§ INSTRUCTIONS TO FOLLOW
Lines that include "degrees" make up the answer; copy all of them from the data below.
===== DATASET RECORDS
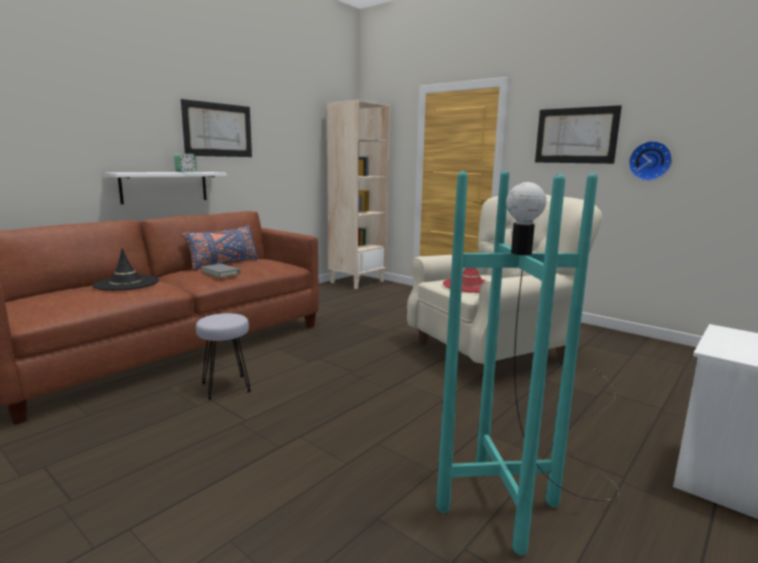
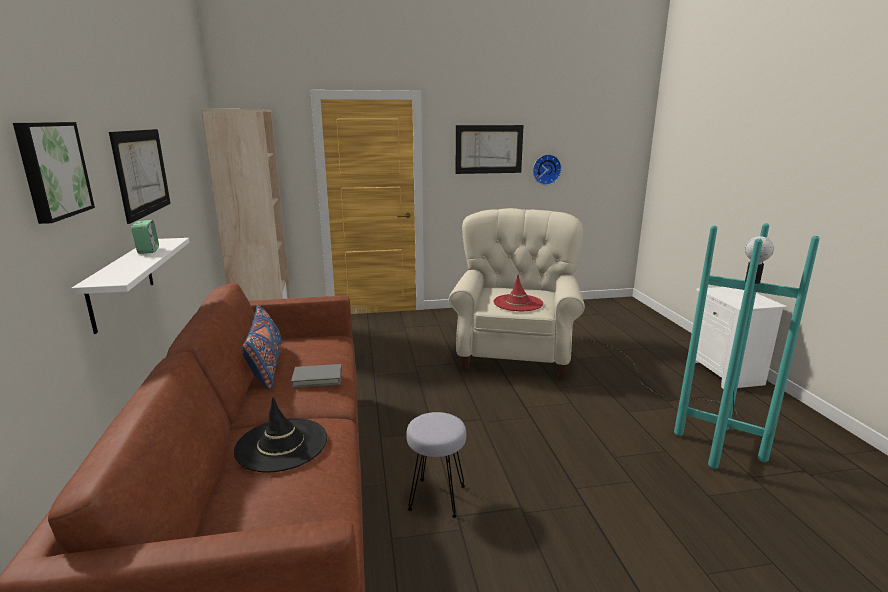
camera: 50 degrees left, 5 degrees up
(107, 108) = (51, 170): none -> picture

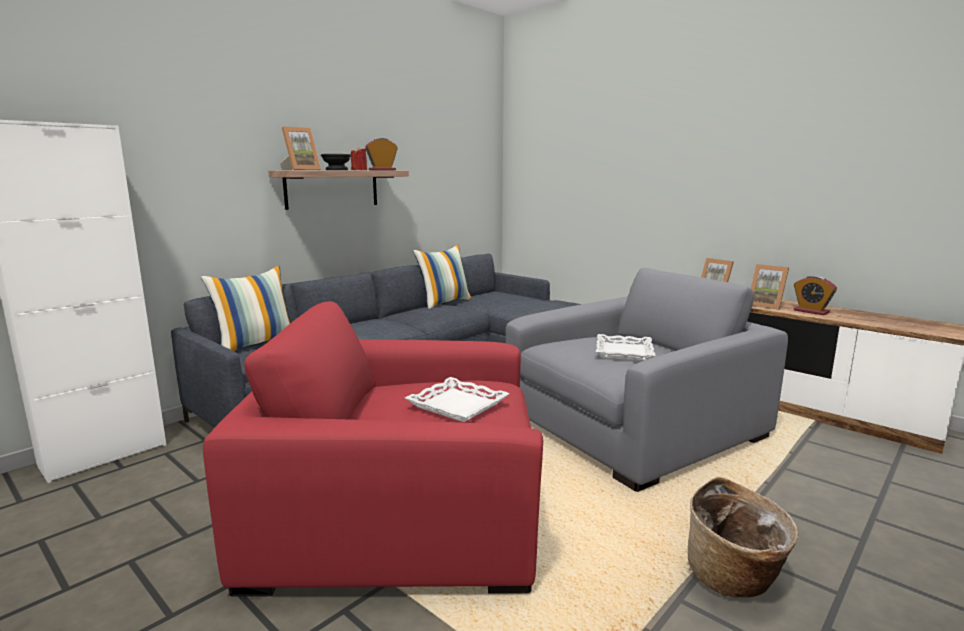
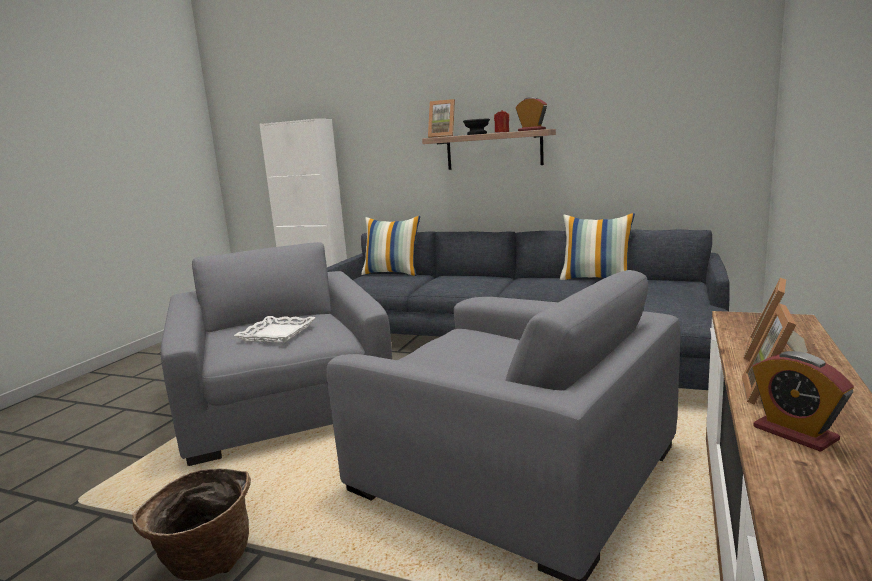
camera: 70 degrees right, 0 degrees up
(402, 510) = (284, 402): red armchair -> grey armchair
(624, 352) = (469, 360): white tray -> none
(811, 311) = (795, 433): alarm clock -> alarm clock turned 60 degrees counterclockwise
==========
§ SOLUTION TO THE PROBLEM
camera: 50 degrees left, 5 degrees up
camera: 70 degrees right, 0 degrees up
(811, 311) = (795, 433): alarm clock -> alarm clock turned 60 degrees counterclockwise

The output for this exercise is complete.